**** Exercise material ****
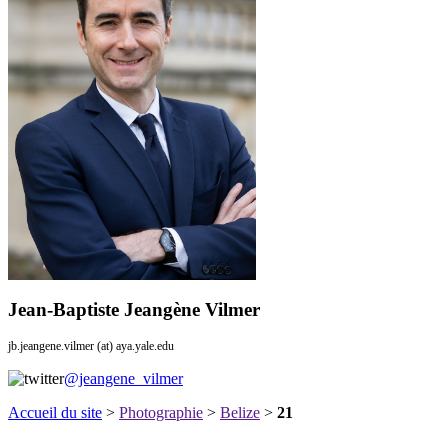
Jean-Baptiste Jeangène Vilmer
jb.jeangene.vilmer (at) aya.yale.edu
@jeangene_vilmer
Accueil du site
>
Photographie
>
Belize
>
21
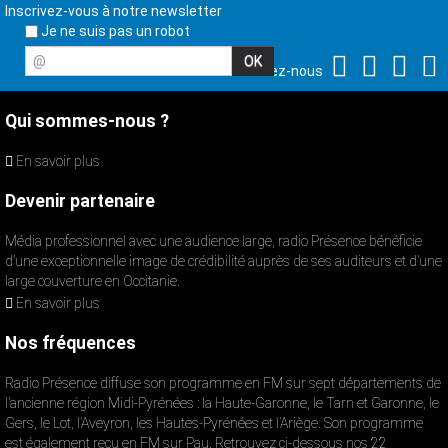
Inscrivez-vous à notre newsletter
Je ne suis pas un robot
@
Suivez-nous
Qui sommes-nous ?
En savoir plus
Devenir partenaire
Média professionnel avec une audience large, radio Présence bénéficie
d’une exceptionnelle image de crédibilité auprès de ses auditeurs et d’une
large couverture en Occitanie.
En savoir plus
Nos fréquences
Radio Présence diffuse son programme en FM sur sept départements de
l’ancienne région Midi-Pyrénées : la Haute-Garonne, le Tarn et Garonne, le
Gers, le Lot, l’Aveyron, les Hautes-Pyrénées et l’Ariège. Son programme
est également reçu en FM sur Pau. Retrouvez ci-dessous nos 22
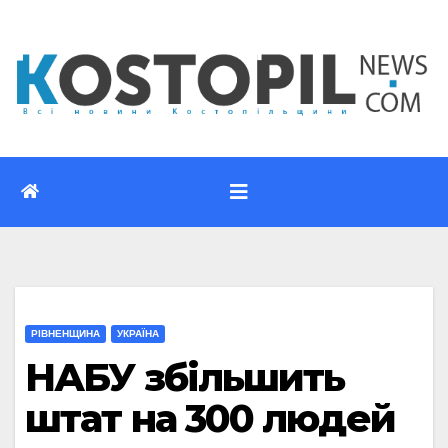
Перейти
до
вмісту
РІВНЕНЩИНА
УКРАЇНА
НАБУ збільшить
штат на 300 людей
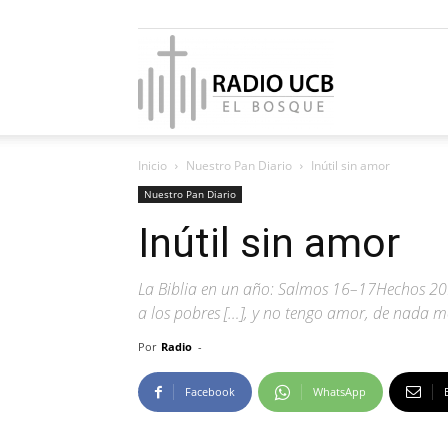
Radio
Inicio
Nuestro Pan Diario
Inútil sin amor
UCB
Nuestro Pan Diario
Inútil sin amor
La Biblia en un año: Salmos 16–17Hechos 20:1
El
a los pobres […], y no tengo amor, de nada me 
Por
Radio
-
Facebook
WhatsApp
Bosque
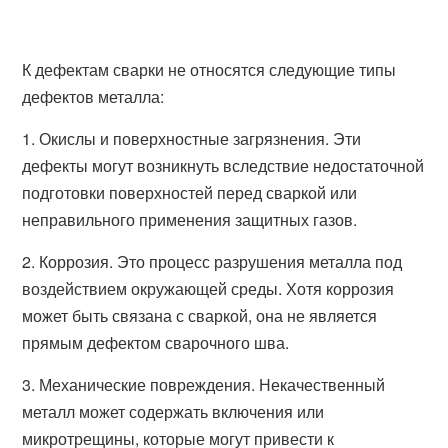
К дефектам сварки не относятся следующие типы
дефектов металла:
1. Окислы и поверхностные загрязнения. Эти
дефекты могут возникнуть вследствие недостаточной
подготовки поверхностей перед сваркой или
неправильного применения защитных газов.
2. Коррозия. Это процесс разрушения металла под
воздействием окружающей среды. Хотя коррозия
может быть связана с сваркой, она не является
прямым дефектом сварочного шва.
3. Механические повреждения. Некачественный
металл может содержать включения или
микротрещины, которые могут привести к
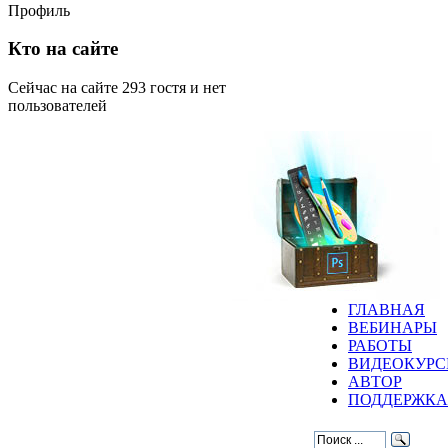
Профиль
Кто на сайте
Сейчас на сайте 293 гостя и нет
пользователей
ГЛАВНАЯ
ВЕБИНАРЫ
РАБОТЫ
ВИДЕОКУР
АВТОР
ПОДДЕРЖКА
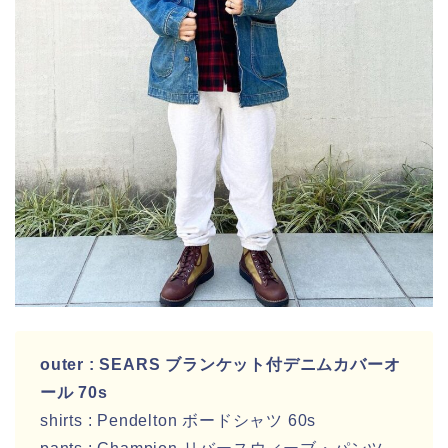
outer : SEARS ブランケット付デニムカバーオ
ール 70s
shirts : Pendelton ボードシャツ 60s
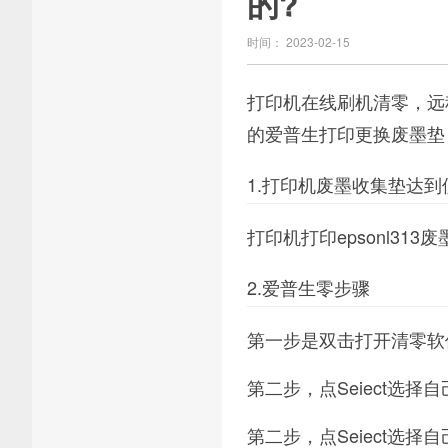
的?
时间： 2023-02-15
打印机在线刷机清零，远
的爱普生打印更换废墨垫
1.打印机废墨收集垫达
打印机打印epsonl31
2.爱普生零步骤
第一步是双击打开清零软件Res
第二步，点Seiect选择
第二步，点Seiect选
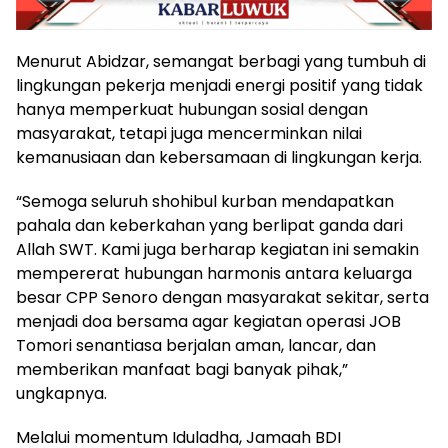
Menurut Abidzar, semangat berbagi yang tumbuh di
lingkungan pekerja menjadi energi positif yang tidak
hanya memperkuat hubungan sosial dengan
masyarakat, tetapi juga mencerminkan nilai
kemanusiaan dan kebersamaan di lingkungan kerja.
“Semoga seluruh shohibul kurban mendapatkan
pahala dan keberkahan yang berlipat ganda dari
Allah SWT. Kami juga berharap kegiatan ini semakin
mempererat hubungan harmonis antara keluarga
besar CPP Senoro dengan masyarakat sekitar, serta
menjadi doa bersama agar kegiatan operasi JOB
Tomori senantiasa berjalan aman, lancar, dan
memberikan manfaat bagi banyak pihak,”
ungkapnya.
Melalui momentum Iduladha, Jamaah BDI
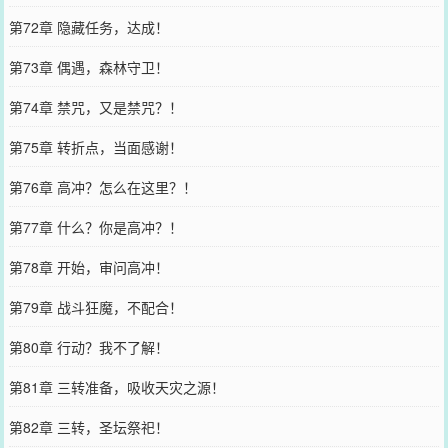
第72章 隐藏任务，达成！
第73章 偶遇，森林守卫！
第74章 禁咒，又是禁咒？！
第75章 转折点，当面感谢！
第76章 高冲？怎么在这里？！
第77章 什么？你是高冲？！
第78章 开始，审问高冲！
第79章 战斗狂魔，不配合！
第80章 行动？我不了解！
第81章 三转准备，吸收天灾之源！
第82章 三转，圣坛祭祀！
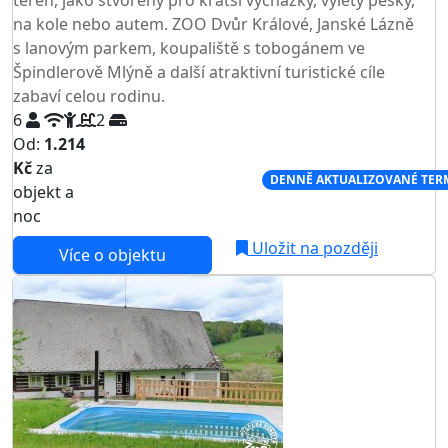
na kole nebo autem. ZOO Dvůr Králové, Janské Lázně
s lanovým parkem, koupaliště s tobogánem ve
Špindlerově Mlýně a další atraktivní turistické cíle
zabaví celou rodinu.
6
2
Od:
1.214
Kč
za
NEJNIŽŠÍ CENA NA TRHU
DENNĚ AKTUALIZOVANÉ TER
objekt a
noc
Uložit na později
Více o objektu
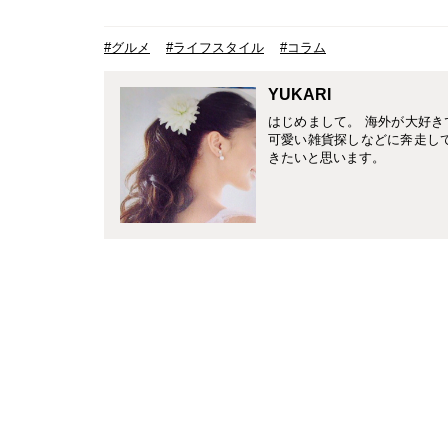
#グルメ
#ライフスタイル
#コラム
YUKARI
はじめまして。 海外が大好
可愛い雑貨探しなどに奔走し
きたいと思います。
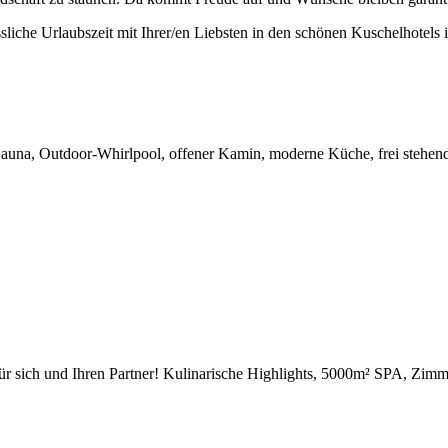
che Urlaubszeit mit Ihrer/en Liebsten in den schönen Kuschelhotels i
Sauna, Outdoor-Whirlpool, offener Kamin, moderne Küche, frei stehen
 für sich und Ihren Partner! Kulinarische Highlights, 5000m² SPA, Zimm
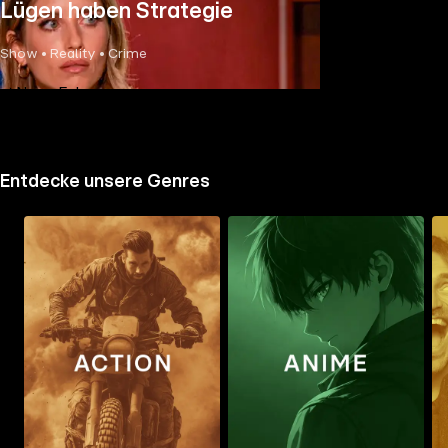
Lügen haben Strategie
Show • Reality • Crime
Neue Folge
Entdecke unsere Genres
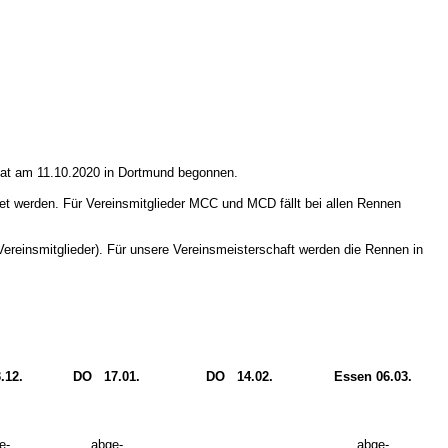
hat am 11.10.2020 in Dortmund begonnen.
tet werden. Für Vereinsmitglieder MCC und MCD fällt bei allen Rennen
reinsmitglieder). Für unsere Vereinsmeisterschaft werden die Rennen in
.12.
DO 17.01.
DO 14.02.
Essen 06.03.
e-
abge-
abge-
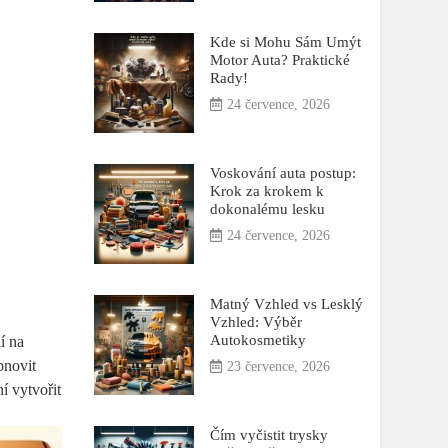
Kde si Mohu Sám Umýt
Motor Auta? Praktické
Rady!
24 července, 2026
Voskování auta postup:
Krok za krokem k
dokonalému lesku
24 července, 2026
Matný Vzhled vs Lesklý
Vzhled: Výběr
Autokosmetiky
í na
bnovit
23 července, 2026
í vytvořit
Čím vyčistit trysky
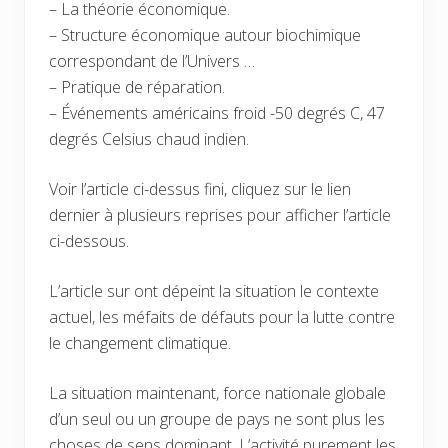
– La théorie économique.
– Structure économique autour biochimique
correspondant de l’Univers …
– Pratique de réparation.
– Événements américains froid -50 degrés C, 47
degrés Celsius chaud indien.
Voir l’article ci-dessus fini, cliquez sur le lien
dernier à plusieurs reprises pour afficher l’article
ci-dessous.
L’article sur ont dépeint la situation le contexte
actuel, les méfaits de défauts pour la lutte contre
le changement climatique.
La situation maintenant, force nationale globale
d’un seul ou un groupe de pays ne sont plus les
choses de sens dominant. L’activité purement les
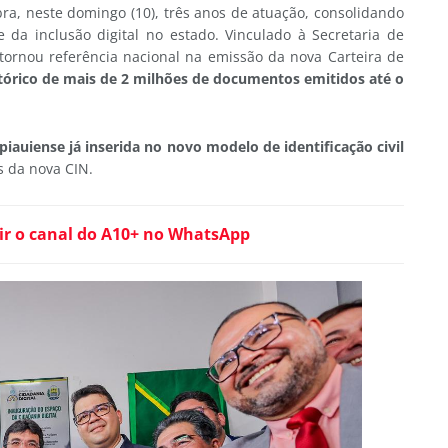
ebra, neste domingo (10), três anos de atuação, consolidando
da inclusão digital no estado. Vinculado à Secretaria de
e tornou referência nacional na emissão da nova Carteira de
tórico de mais de 2 milhões de documentos emitidos até o
auiense já inserida no novo modelo de identificação civil
s da nova CIN.
ir o canal do A10+ no WhatsApp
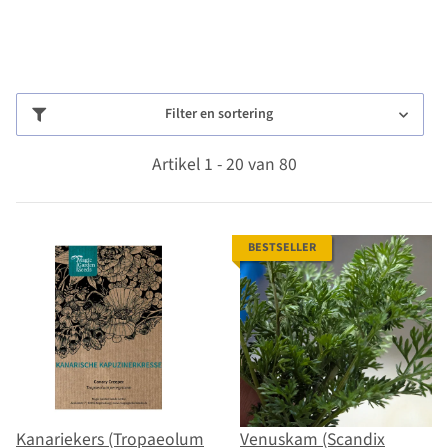
Filter en sortering
Artikel 1 - 20 van 80
BESTSELLER
Kanariekers (Tropaeolum
Venuskam (Scandix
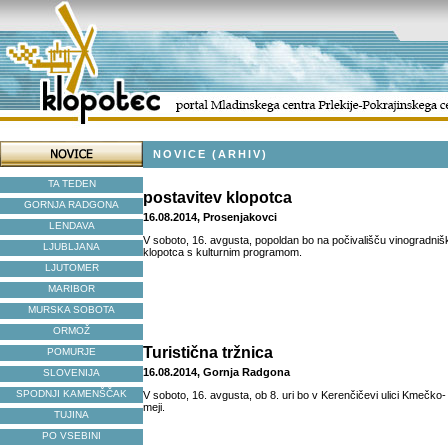
NOVICE (ARHIV)
TA TEDEN
postavitev klopotca
GORNJA RADGONA
16.08.2014, Prosenjakovci
LENDAVA
V soboto, 16. avgusta, popoldan bo na počivališču vinogradniš
LJUBLJANA
klopotca s kulturnim programom.
LJUTOMER
MARIBOR
MURSKA SOBOTA
ORMOŽ
Turistična tržnica
POMURJE
16.08.2014, Gornja Radgona
SLOVENIJA
SPODNJI KAMENŠČAK
V soboto, 16. avgusta, ob 8. uri bo v Kerenčičevi ulici Kmečko-
meji.
TUJINA
PO VSEBINI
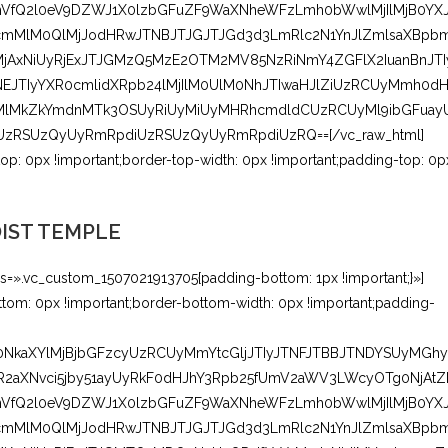
VfQ2l0eV9DZWJ1X0lzbGFuZF9WaXNheWFzLmh0bWwlMjIlMjB0YX
zcmMlM0QlMjJodHRwJTNBJTJGJTJGd3d3LmRlc2N1YnJlZmlsaXBpb
AxNiUyRjExJTJGMzQ5MzE2OTM2MV85NzRiNmY4ZGFlX2IuanBnJTI
JTIyYXR0cmlidXRpb24lMjIlM0UlM0NhJTIwaHJlZiUzRCUyMmh0d
3MlMkZkYmdnMTk3OSUyRiUyMiUyMHRhcmdldCUzRCUyMl9ibGFuay
zRSUzQyUyRmRpdiUzRSUzQyUyRmRpdiUzRQ==[/vc_raw_html]
p: 0px !important;border-top-width: 0px !important;padding-top: 0p
IST TEMPLE
s=».vc_custom_1507021913705{padding-bottom: 1px !important;}»]
om: 0px !important;border-bottom-width: 0px !important;padding-
UlM0NkaXYlMjBjbGFzcyUzRCUyMmYtcGljJTIyJTNFJTBBJTNDYSUyMGhy
aXNvci5jby51ayUyRkF0dHJhY3Rpb25fUmV2aWV3LWcyOTg0NjAtZ
VfQ2l0eV9DZWJ1X0lzbGFuZF9WaXNheWFzLmh0bWwlMjIlMjB0YX
zcmMlM0QlMjJodHRwJTNBJTJGJTJGd3d3LmRlc2N1YnJlZmlsaXBpb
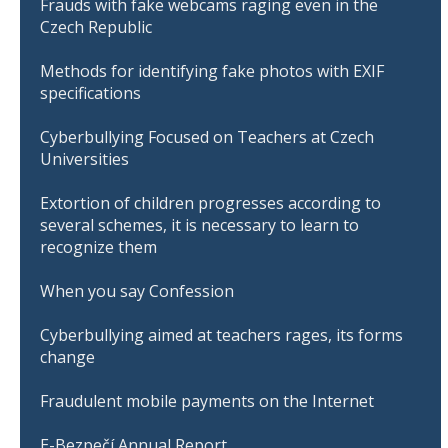
Frauds with fake webcams raging even in the
Czech Republic
Methods for identifying fake photos with EXIF
specifications
Cyberbullying Focused on Teachers at Czech
Universities
Extortion of children progresses according to
several schemes, it is necessary to learn to
recognize them
When you say Confession
Cyberbullying aimed at teachers rages, its forms
change
Fraudulent mobile payments on the Internet
E-Bezpečí Annual Report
****
> Assigned task
Each line from the first line of the records through the line containing "НАБУ збільшить" must be reproduced exactly, with both ends included and all pictures omitted; nothing else belongs in the answer.

> Exercise result
Jean-Baptiste Jeangène Vilmer
jb.jeangene.vilmer (at) aya.yale.edu
@jeangene_vilmer
Accueil du site
>
Photographie
>
Belize
>
21
Inscrivez-vous à notre newsletter
Je ne suis pas un robot
@
Suivez-nous
Qui sommes-nous ?
En savoir plus
Devenir partenaire
Média professionnel avec une audience large, radio Présence bénéficie
d’une exceptionnelle image de crédibilité auprès de ses auditeurs et d’une
large couverture en Occitanie.
En savoir plus
Nos fréquences
Radio Présence diffuse son programme en FM sur sept départements de
l’ancienne région Midi-Pyrénées : la Haute-Garonne, le Tarn et Garonne, le
Gers, le Lot, l’Aveyron, les Hautes-Pyrénées et l’Ariège. Son programme
est également reçu en FM sur Pau. Retrouvez ci-dessous nos 22
Перейти
до
вмісту
РІВНЕНЩИНА
УКРАЇНА
НАБУ збільшить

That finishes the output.